I stared at one of the other paintings, but found it hard to focus. There were some images from the Sistine Chapel that I'd seen with my grandmother when I was ten. They had been moving to me then, but they were haunting now; a reminder not only of perpetual gloom, but the reality of it.
“Why the hell cannibals?” I asked, feeling sick by the thought of it—too close to what was all around us now. “Couldn't you have some mutant space monster?”
“And what, copout with some giant squid coming in at the third act, destroying the city?”
“It'd do. It'd be better. It could still work as an allegory.”
“Yeah, well I'm not running from this idea because of what's going down all around us,” he said. “Since I was a kid, I've thought about this. And believe me, beyond all this Chaser crap, cannibalism has been around us—remember the news reports of that creep in Europe who advertised in a newspaper for someone to eat?”
I remembered that. It had really happened.
“Someone actually replied to the ad, right?” Caleb tapped the table. “There's good reason why they say that truth is stranger than fiction. My grandpa used to scare us with stories about a guy he worked with—another reporter at the
New York Times
—who had tried cannibalism out. I guess it stuck with me ever since, and when I started thinking about this book . . . it was something I wanted to write about, explore why it had stayed in my mind. Besides, what more evil a thing could I make up than something that was true?”
“People might not want to read this kind of thing anymore.”
“I'm exploring this in my own way, looking for some answers, and to me that's art,” he said. “Besides, my good guys will show you how the others can be beaten.”
“And your heroes do what, exactly?” I asked, feeling slightly beaten myself. “Turn the bad guys into level five vegans?”

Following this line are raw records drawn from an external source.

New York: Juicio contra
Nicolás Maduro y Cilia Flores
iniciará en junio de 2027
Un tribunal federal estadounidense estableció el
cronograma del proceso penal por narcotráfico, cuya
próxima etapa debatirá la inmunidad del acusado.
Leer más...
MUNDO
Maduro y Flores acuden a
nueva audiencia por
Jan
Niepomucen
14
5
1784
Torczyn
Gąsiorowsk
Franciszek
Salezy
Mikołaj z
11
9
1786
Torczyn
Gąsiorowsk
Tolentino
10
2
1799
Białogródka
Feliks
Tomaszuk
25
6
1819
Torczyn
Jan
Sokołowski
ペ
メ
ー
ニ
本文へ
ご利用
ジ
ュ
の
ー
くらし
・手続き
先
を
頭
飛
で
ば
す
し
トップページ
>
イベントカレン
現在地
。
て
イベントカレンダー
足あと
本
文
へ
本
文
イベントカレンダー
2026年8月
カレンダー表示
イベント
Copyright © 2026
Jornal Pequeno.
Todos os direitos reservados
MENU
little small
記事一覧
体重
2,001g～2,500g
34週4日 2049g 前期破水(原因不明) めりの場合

“Ha! No, but I might steal that line,” he said. “They fight this underworld group—but it's hard, because these cannibals walk among us.”

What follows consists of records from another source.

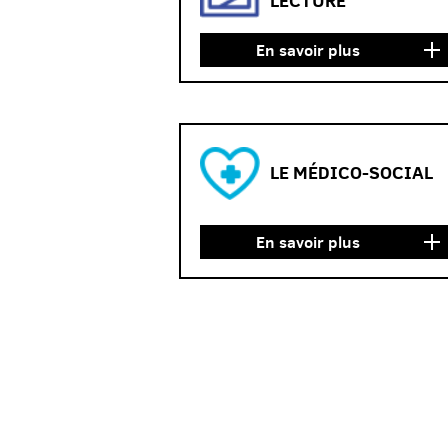
LECTURE
En savoir plus
LE MÉDICO-SOCIAL
En savoir plus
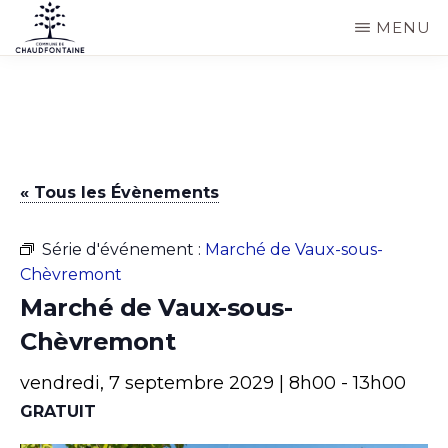
Passer
MENU
au
COMMUNE
Site
contenu
DE
CHAUDFONTAINE
officiel
principal
de
la
« Tous les Évènements
commune
de
Série d'événement :
Marché de Vaux-sous-
Chaudfontaine
Chèvremont
Marché de Vaux-sous-
Chèvremont
vendredi, 7 septembre 2029 | 8h00
-
13h00
GRATUIT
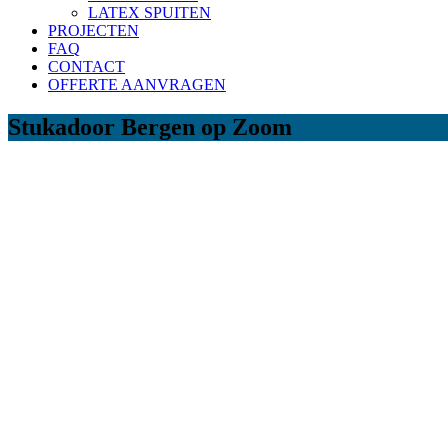
LATEX SPUITEN
PROJECTEN
FAQ
CONTACT
OFFERTE AANVRAGEN
Stukadoor Bergen op Zoom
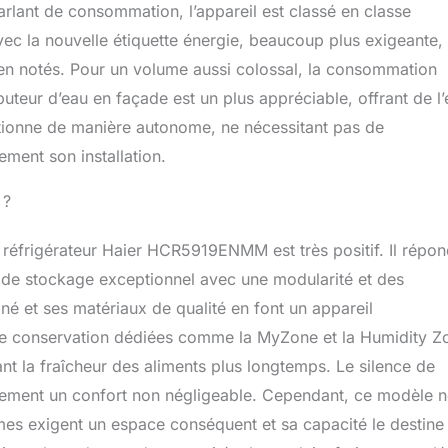
rlant de consommation, l’appareil est classé en classe
 Avec la nouvelle étiquette énergie, beaucoup plus exigeante,
bien notés. Pour un volume aussi colossal, la consommation
uteur d’eau en façade est un plus appréciable, offrant de l
nctionne de manière autonome, ne nécessitant pas de
ement son installation.
 ?
e réfrigérateur Haier HCR5919ENMM est très positif. Il répo
e de stockage exceptionnel avec une modularité et des
é et ses matériaux de qualité en font un appareil
 de conservation dédiées comme la MyZone et la Humidity Z
nt la fraîcheur des aliments plus longtemps. Le silence de
lement un confort non négligeable. Cependant, ce modèle 
mes exigent un espace conséquent et sa capacité le destine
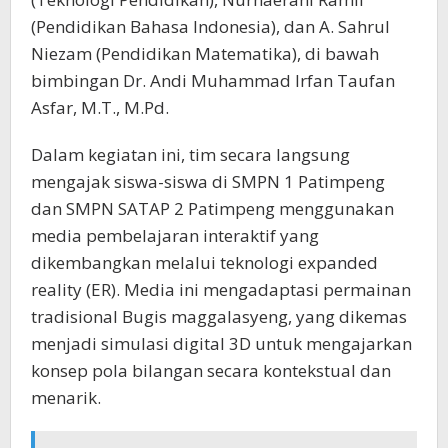
(Pendidikan Bahasa Indonesia), dan A. Sahrul
Niezam (Pendidikan Matematika), di bawah
bimbingan Dr. Andi Muhammad Irfan Taufan
Asfar, M.T., M.Pd.
Dalam kegiatan ini, tim secara langsung
mengajak siswa-siswa di SMPN 1 Patimpeng
dan SMPN SATAP 2 Patimpeng menggunakan
media pembelajaran interaktif yang
dikembangkan melalui teknologi expanded
reality (ER). Media ini mengadaptasi permainan
tradisional Bugis maggalasyeng, yang dikemas
menjadi simulasi digital 3D untuk mengajarkan
konsep pola bilangan secara kontekstual dan
menarik.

“Feeding on the weaker masses . . .”
“Yeah.”
“And what, that's their secret? That they get power from whoever they eat?”
“There's more to it than that, but yeah. They have a litany of secrets that they live by, cannibalism being just one of them.” He packed away his ink pens.

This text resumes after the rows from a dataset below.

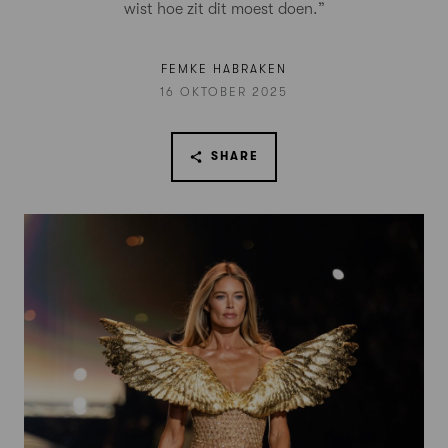
wist hoe zit dit moest doen.”
FEMKE HABRAKEN
16 OKTOBER 2025
SHARE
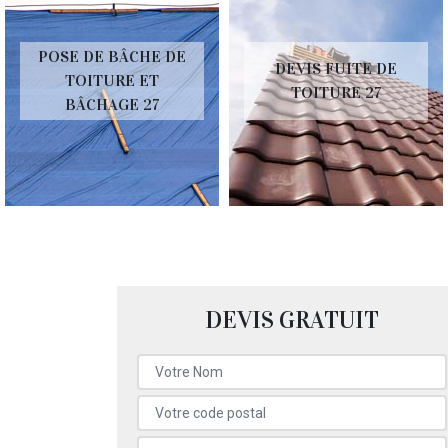
POSE DE BÂCHE DE
DEVIS FUITE DE
TOITURE ET
TOITURE 27
BÂCHAGE 27
DEVIS GRATUIT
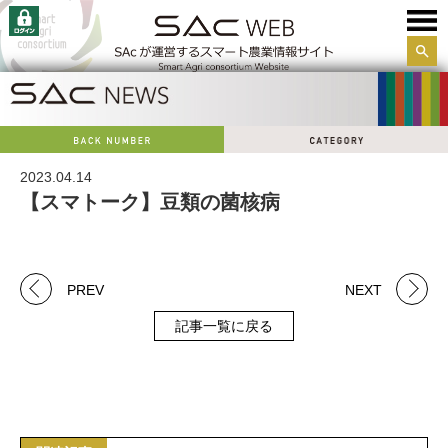
サイ
ト内
検索
2023.04.14
【スマトーク】豆類の菌核病
PREV
NEXT
記事一覧に戻る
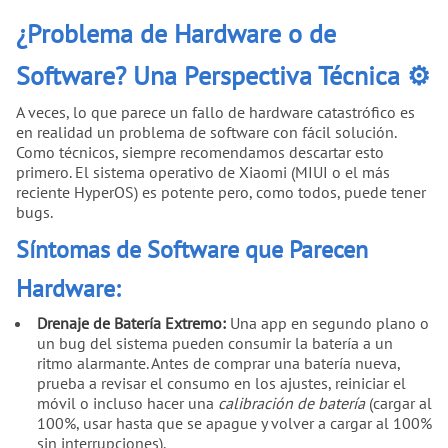
¿Problema de Hardware o de
Software? Una Perspectiva Técnica ⚙️
A veces, lo que parece un fallo de hardware catastrófico es
en realidad un problema de software con fácil solución.
Como técnicos, siempre recomendamos descartar esto
primero. El sistema operativo de Xiaomi (MIUI o el más
reciente HyperOS) es potente pero, como todos, puede tener
bugs.
Síntomas de Software que Parecen
Hardware:
Drenaje de Batería Extremo:
Una app en segundo plano o
un bug del sistema pueden consumir la batería a un
ritmo alarmante. Antes de comprar una batería nueva,
prueba a revisar el consumo en los ajustes, reiniciar el
móvil o incluso hacer una
calibración de batería
(cargar al
100%, usar hasta que se apague y volver a cargar al 100%
sin interrupciones).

I looked up at the ceiling, my head floating on the pillow.
“But your good guys don't just go in and karate them about I hope?”
“Hell, no!” Caleb replied. “The better the evil, antagonistic force, the better the good guys—they've all in some way seen and felt the exhilaration of violence, and were distraught by the human consequences. That's why they were selected to defend humanity.”
“Well . . . it sounds pretty cool, pretty solid,” I said. Cool and solid. Was it? What was I doing here, anyway? My memory came, short and sharp; a knife, in and out:
I had not slept last night,
but why? I looked at my watch: it was now the afternoon.
Was I just tired? There was more to this memory. Voices had woken me in the night—no, noises. I'd woken and gone out someplace cold, someplace old . . . the zoo! And slowly, my foggy mind began to clear, bit by bit. The girls were safe, they were together, but why had I left them?